YOUR ASSIGNMENT: Copy every record below exactly as written, but leave out the pictures.

SUPPLIED DATA:
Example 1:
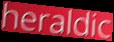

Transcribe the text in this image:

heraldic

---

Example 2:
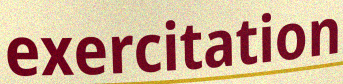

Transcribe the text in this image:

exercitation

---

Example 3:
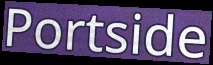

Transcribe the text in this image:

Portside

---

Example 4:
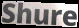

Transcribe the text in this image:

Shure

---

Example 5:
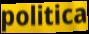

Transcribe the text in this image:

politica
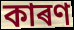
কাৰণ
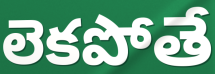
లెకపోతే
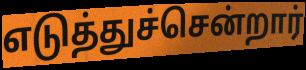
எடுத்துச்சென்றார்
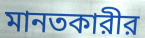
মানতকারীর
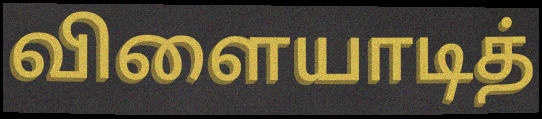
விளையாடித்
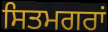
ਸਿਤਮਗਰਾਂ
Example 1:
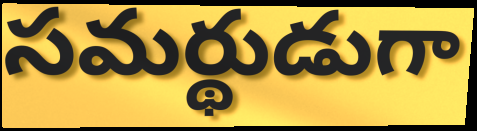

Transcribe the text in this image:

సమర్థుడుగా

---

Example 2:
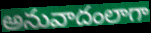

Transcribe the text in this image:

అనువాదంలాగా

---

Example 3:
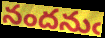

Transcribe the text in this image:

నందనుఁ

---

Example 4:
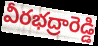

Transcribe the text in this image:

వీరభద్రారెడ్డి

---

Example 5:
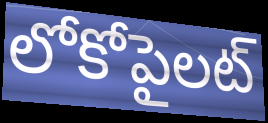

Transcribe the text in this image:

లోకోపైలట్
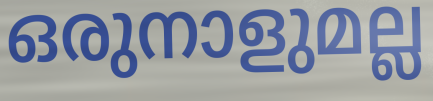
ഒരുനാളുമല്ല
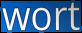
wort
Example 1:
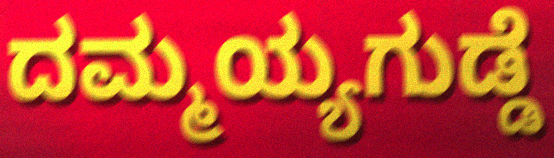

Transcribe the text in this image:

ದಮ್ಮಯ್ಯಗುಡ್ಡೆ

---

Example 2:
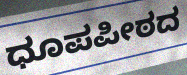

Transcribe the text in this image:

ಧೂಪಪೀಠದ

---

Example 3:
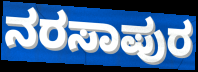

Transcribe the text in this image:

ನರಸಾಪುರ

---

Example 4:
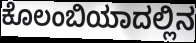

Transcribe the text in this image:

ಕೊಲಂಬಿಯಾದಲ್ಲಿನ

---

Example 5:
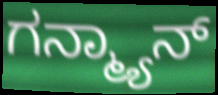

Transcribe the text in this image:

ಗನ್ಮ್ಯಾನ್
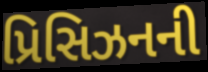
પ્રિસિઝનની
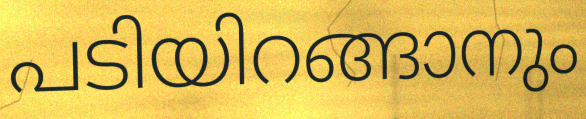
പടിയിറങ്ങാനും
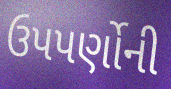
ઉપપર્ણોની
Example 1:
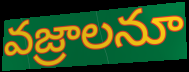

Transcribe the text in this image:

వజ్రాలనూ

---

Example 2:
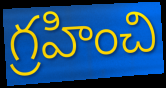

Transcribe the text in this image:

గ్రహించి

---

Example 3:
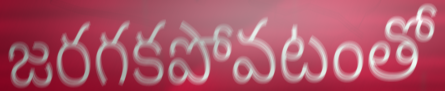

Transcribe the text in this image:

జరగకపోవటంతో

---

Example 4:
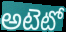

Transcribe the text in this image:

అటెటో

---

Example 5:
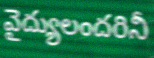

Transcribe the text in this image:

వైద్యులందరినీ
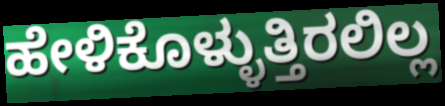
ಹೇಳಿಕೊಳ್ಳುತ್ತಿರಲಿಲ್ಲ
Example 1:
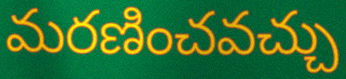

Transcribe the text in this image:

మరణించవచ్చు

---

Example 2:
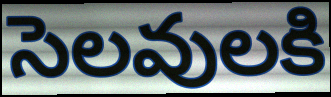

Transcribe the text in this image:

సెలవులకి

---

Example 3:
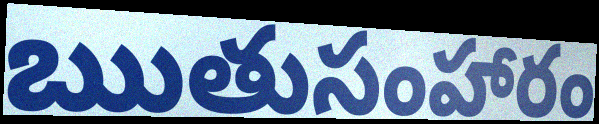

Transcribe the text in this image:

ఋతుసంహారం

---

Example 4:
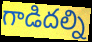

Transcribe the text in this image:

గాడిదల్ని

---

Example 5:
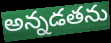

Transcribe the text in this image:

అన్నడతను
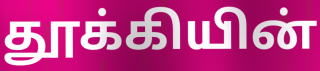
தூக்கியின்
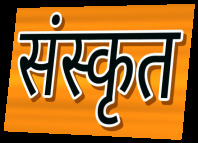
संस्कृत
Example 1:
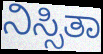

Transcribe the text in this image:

EXERCISE RESPONSE:
Example 1:

Transcribe the text in this image:

heraldic

---

Example 2:

Transcribe the text in this image:

exercitation

---

Example 3:

Transcribe the text in this image:

Portside

---

Example 4:

Transcribe the text in this image:

Shure

---

Example 5:

Transcribe the text in this image:

politica
কাৰণ
లెకపోతే
எடுத்துச்சென்றார்
মানতকারীর
விளையாடித்
ਸਿਤਮਗਰਾਂ
Example 1:

Transcribe the text in this image:

సమర్థుడుగా

---

Example 2:

Transcribe the text in this image:

అనువాదంలాగా

---

Example 3:

Transcribe the text in this image:

నందనుఁ

---

Example 4:

Transcribe the text in this image:

వీరభద్రారెడ్డి

---

Example 5:

Transcribe the text in this image:

లోకోపైలట్
ഒരുനാളുമല്ല
wort
Example 1:

Transcribe the text in this image:

ದಮ್ಮಯ್ಯಗುಡ್ಡೆ

---

Example 2:

Transcribe the text in this image:

ಧೂಪಪೀಠದ

---

Example 3:

Transcribe the text in this image:

ನರಸಾಪುರ

---

Example 4:

Transcribe the text in this image:

ಕೊಲಂಬಿಯಾದಲ್ಲಿನ

---

Example 5:

Transcribe the text in this image:

ಗನ್ಮ್ಯಾನ್
પ્રિસિઝનની
പടിയിറങ്ങാനും
ઉપપર્ણોની
Example 1:

Transcribe the text in this image:

వజ్రాలనూ

---

Example 2:

Transcribe the text in this image:

గ్రహించి

---

Example 3:

Transcribe the text in this image:

జరగకపోవటంతో

---

Example 4:

Transcribe the text in this image:

అటెటో

---

Example 5:

Transcribe the text in this image:

వైద్యులందరినీ
ಹೇಳಿಕೊಳ್ಳುತ್ತಿರಲಿಲ್ಲ
Example 1:

Transcribe the text in this image:

మరణించవచ్చు

---

Example 2:

Transcribe the text in this image:

సెలవులకి

---

Example 3:

Transcribe the text in this image:

ఋతుసంహారం

---

Example 4:

Transcribe the text in this image:

గాడిదల్ని

---

Example 5:

Transcribe the text in this image:

అన్నడతను
தூக்கியின்
संस्कृत
Example 1:

Transcribe the text in this image:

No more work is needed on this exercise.